June 23, 2010


What is it that separates great fiction from good fiction? Something I think about constantly. One of the things I was thinking about yesterday was authenticity. One thing that great fiction has is authenticity, but what does that mean exactly, and what does that mean in craft terms?

When something is authentic, we often mean it’s real, not faked. Every once in a while, I watch Antiques Road Show, and they worry a lot about authenticity on that show. Is this the genuine article? The real Ming Dynasty vase, actually a Tiffany lamp, really Buffalo Bill Cody’s six shooter? And the way they tell is in the details. This element is rococo but this element is actually art nouveau. This is made to look Chinese but the actual makers were Japanese and it was for the European market. This chest of drawers is made up of two elements ~ the bottom was made during the American Revolution but the top was added during the 19th century, which you can tell by the wood and by the construction.

What is the opposite of authentic? Inauthentic. Fake. Cheap copies. Something made of plastic with the seams showing. Poor craftsmanship. No attention to the artfulness of it. When you can see how it’s made.

So authenticity is conveyed in details that are convincing. Also unity and coherence ~ all the pieces and parts have to be working together to create this affect, to create this world. Depth too ~ all the elements from the macro scale to the minute must be working to create something that strikes the viewer as real.

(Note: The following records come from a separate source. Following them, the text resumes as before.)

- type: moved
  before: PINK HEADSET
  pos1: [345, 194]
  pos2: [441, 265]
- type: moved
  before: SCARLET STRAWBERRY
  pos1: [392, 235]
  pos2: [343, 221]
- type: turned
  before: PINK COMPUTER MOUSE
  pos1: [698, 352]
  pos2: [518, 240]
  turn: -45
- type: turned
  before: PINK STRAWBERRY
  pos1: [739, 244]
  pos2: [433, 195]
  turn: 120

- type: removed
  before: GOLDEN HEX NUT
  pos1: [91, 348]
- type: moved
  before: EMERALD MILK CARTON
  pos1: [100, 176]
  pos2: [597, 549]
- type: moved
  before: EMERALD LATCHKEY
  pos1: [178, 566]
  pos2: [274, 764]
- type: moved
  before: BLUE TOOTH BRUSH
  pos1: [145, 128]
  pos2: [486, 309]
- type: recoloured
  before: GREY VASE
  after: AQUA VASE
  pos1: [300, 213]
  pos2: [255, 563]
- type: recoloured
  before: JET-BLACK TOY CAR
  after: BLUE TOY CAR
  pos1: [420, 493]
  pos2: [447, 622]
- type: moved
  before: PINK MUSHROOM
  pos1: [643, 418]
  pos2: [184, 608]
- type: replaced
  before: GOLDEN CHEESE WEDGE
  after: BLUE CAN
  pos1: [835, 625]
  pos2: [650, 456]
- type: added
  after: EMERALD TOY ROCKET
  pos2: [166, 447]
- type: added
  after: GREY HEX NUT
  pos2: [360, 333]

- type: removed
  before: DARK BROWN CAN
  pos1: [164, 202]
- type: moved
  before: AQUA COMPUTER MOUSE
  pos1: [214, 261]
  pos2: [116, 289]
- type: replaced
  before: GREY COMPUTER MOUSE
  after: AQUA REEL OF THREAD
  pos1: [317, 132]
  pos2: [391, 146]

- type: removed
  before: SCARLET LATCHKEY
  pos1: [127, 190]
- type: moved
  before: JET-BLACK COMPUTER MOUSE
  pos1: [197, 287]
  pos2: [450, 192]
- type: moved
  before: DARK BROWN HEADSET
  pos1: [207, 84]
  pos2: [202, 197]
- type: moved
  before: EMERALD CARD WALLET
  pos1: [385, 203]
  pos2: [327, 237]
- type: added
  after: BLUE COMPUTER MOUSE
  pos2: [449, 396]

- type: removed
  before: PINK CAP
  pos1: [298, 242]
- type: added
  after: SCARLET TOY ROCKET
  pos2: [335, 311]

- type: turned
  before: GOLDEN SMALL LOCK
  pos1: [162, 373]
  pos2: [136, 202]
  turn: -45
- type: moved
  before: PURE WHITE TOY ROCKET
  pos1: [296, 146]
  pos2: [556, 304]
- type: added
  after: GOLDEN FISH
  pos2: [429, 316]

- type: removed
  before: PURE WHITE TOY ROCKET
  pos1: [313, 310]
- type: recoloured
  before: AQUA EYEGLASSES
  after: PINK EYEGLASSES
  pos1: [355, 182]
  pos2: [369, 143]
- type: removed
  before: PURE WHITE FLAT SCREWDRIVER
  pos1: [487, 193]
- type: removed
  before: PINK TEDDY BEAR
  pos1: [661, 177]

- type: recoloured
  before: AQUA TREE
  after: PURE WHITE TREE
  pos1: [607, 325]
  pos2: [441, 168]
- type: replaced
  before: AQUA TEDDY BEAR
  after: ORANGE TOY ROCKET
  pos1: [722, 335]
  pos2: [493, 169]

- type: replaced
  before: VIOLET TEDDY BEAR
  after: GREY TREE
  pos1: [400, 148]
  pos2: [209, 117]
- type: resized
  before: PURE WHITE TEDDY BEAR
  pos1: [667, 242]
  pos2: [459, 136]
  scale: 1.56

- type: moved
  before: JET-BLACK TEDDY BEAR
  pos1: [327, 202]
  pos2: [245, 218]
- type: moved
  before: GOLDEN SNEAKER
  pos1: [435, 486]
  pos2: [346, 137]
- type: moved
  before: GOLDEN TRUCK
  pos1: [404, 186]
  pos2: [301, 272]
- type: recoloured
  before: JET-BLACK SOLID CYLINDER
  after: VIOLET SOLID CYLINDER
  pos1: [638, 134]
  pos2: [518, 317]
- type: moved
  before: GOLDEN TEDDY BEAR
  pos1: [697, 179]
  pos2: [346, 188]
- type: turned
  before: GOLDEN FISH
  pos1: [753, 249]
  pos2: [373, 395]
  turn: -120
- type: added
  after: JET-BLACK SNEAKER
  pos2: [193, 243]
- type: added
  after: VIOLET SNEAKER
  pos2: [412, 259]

That said, it can’t be so cohesive that it is a cliché. The real world is a messy place, and in order for it to feel real, authentic, it must also be divergent. It must have elements that seem out of place, yet they are strangely relevant. The forces of entropy and inertia should be in tension but in balance.

One thing that definitely makes a piece feel authentic is a confidence in the writing. Easily said, but what does that really mean? As I thought about it, I came to the conclusion that it’s not what people usually mean when they say confident. It’s not that the author has pride or is rushing headlong into something. Quite the opposite. It’s that the author has worked something over to the extent that it’s easy for the reader but it was hard for the writer. It’s about having the skill, putting in the time both in the long term and short term. There also is an element of the author trusting his vision. So confidence means that the reader trusts the writer, that the confidence is on the part of the reader, not the writer.

It makes me think, too, that authenticity is kind of like charisma. Charisma is when someone can walk into a room and make everyone fall in love with her. From long experience, I’ve found that charisma is not about coveting someone else’s attributes; it’s about being true to your own, about being real. Contrary to what some people think, it’s also something that people have to work at, something that can be learned. It’s also an outward focus, paying attention to other people, making them feel special, remembering names. So, too, authenticity is about being real and true to the vision, about paying attention to what a reader needs, about long practice.

Authenticity is created when a dedicated artist writer devotes time to craft and to a particular work, makes it true and honest and deep as possible, gets the details right, pays attention to his reader’s needs, and trusts his heart and his vision. Sounds so easy, doesn’t it? Ha ha.

What I’m Reading Today: Finishing up Coming from Nowhere, as book club is tonight.